4. In the case of 320x90 tiles at a screen resolution of 1280x720 that would mean I've divided my buffer into 4 * 8  = 32 tiles. That's probably not effective as a 1:1 ratio on CPU threads. So would I run 4 threads and then when they're done the next 4 ?

Edited by lipsryme

##### Share on other sites

1. 320 * 90 * 8bytes (4 for RGB and 4 for depth) -> 225KB. probably targeting at an architecture with 256KB L2 cache. height/4 would exceed L2 and probably destroy most of the optimization intend. width/8 would waste half of the L2 cache but forcing you to twice as many passes. In my rasterizer, I run a simple benchmark on startup, making simple matrix operations (not quite linear, not quite random access patterns), starting with 4KB and doubling that, takes few hundred ms, but it can give you a pretty decent picture of what cache sizes you should use (based on the timings). some CPUs like the Q9450 have 12MB L2, some have like the i7-4770k have just 256KB L2, and with future cpus you cannot assume those gonna grow, it really depends on how they balance (size vs latency*bandwidth), so it's good to just benchmark the tile size.

Regarding cache lines: The question you should ask yourself is, what would lead to more cache hits if you'd draw _random_ primitives. if you look at 'most' of those primitives in real world objects, they will have a rather square than flatten shape. chances are higher that those 512pixel that you access will be somewhear within an 32x32 pixel area than along some 512x1 area. so if you start accessing the first pixel(x,y), you will probably access the pixel(x,y+1) just as likely as pixel(x+1,y), but it's already less likely you'll access pixel(x+2,y). organizing your memory in tiles just continues the idea, accessing pixel(x+16,y+16) in a tile while drawing tons of triangles is more likely than pixel(x+256,y). and in case you access that one, it's again quite likely you draw a big triangle and you access pixel(x+256,y+1) than accessing pixel(x+512,y) in a line.

aligning the processing of pixel to tiles has also benefits when you access your textures, texels that you sample in a line can be quite distributed in a texture, depending on the rotation of the UV set, but texels you access while drawing pixels in a tile, will probably be also in a close area, let alone because you're doing bilinear filtering, you always access 2 lines.
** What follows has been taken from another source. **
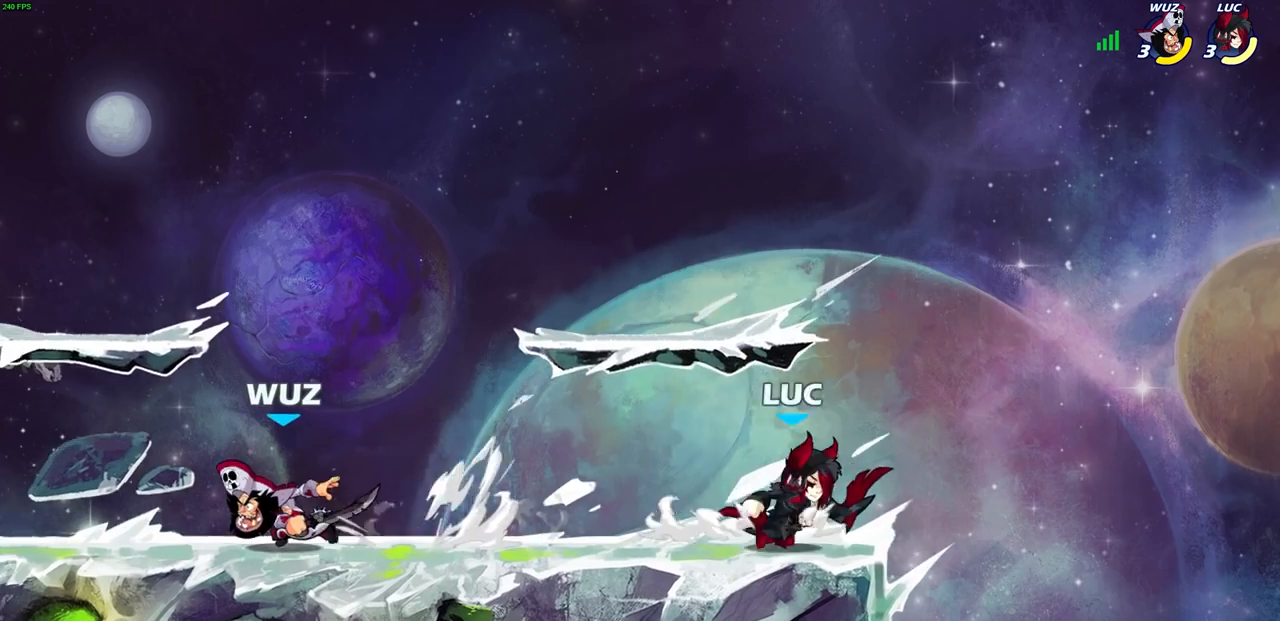
{"buttons": ["SQUARE", "R1", "R2"], "left_stick": "down-left", "right_stick": "center", "events": [[50, "CROSS", "down"], [83, "left_stick", "up-left"], [200, "CROSS", "up"], [217, "left_stick", "down-left"], [417, "R1", "down"], [417, "R2", "down"], [417, "SQUARE", "down"]]}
2. usually you have kind of a 'worst case' assumption of how many triangles will probably be drawn and a fallback plan.

-estimation: this can be done by either a static estimation e.g. if you have 320x90 pixel, you could assume it is unlikely someone gonna draw more than 320x90 triangles in a common game into that tile. or you can estimate based on the previous frames, e.g. if you exceeded the previous bucket size, you take the previous triangle count and round it up to the next power of 2 and preallocate that buffer for the tiles.

fallback: that sounds like something bad, but it actually isn't in the global case. if you reach the limit for a tile, there is probably enough work to make it barely more efficient if you'd gather more work, so you could 'flush' it by processing all triangles in the tile, write it out and reset the tile. an alternative is to have some pre-allocated fallback buffer, once you reach a limit, you 'link' on of those fallback buffer, if you run out of those fallback buffer, you can allocate more. again, while both cases sound suboptimal, you probably run out of every estimation of what would be 'fast' anyway and you won't have a fast rendering anyway. fallbacks are to keep it working (and not break), but those aren't the problematic areas, it's probably already the amount of work you shall do that would have been too much even if you wouldn't have fallen to fallback mode.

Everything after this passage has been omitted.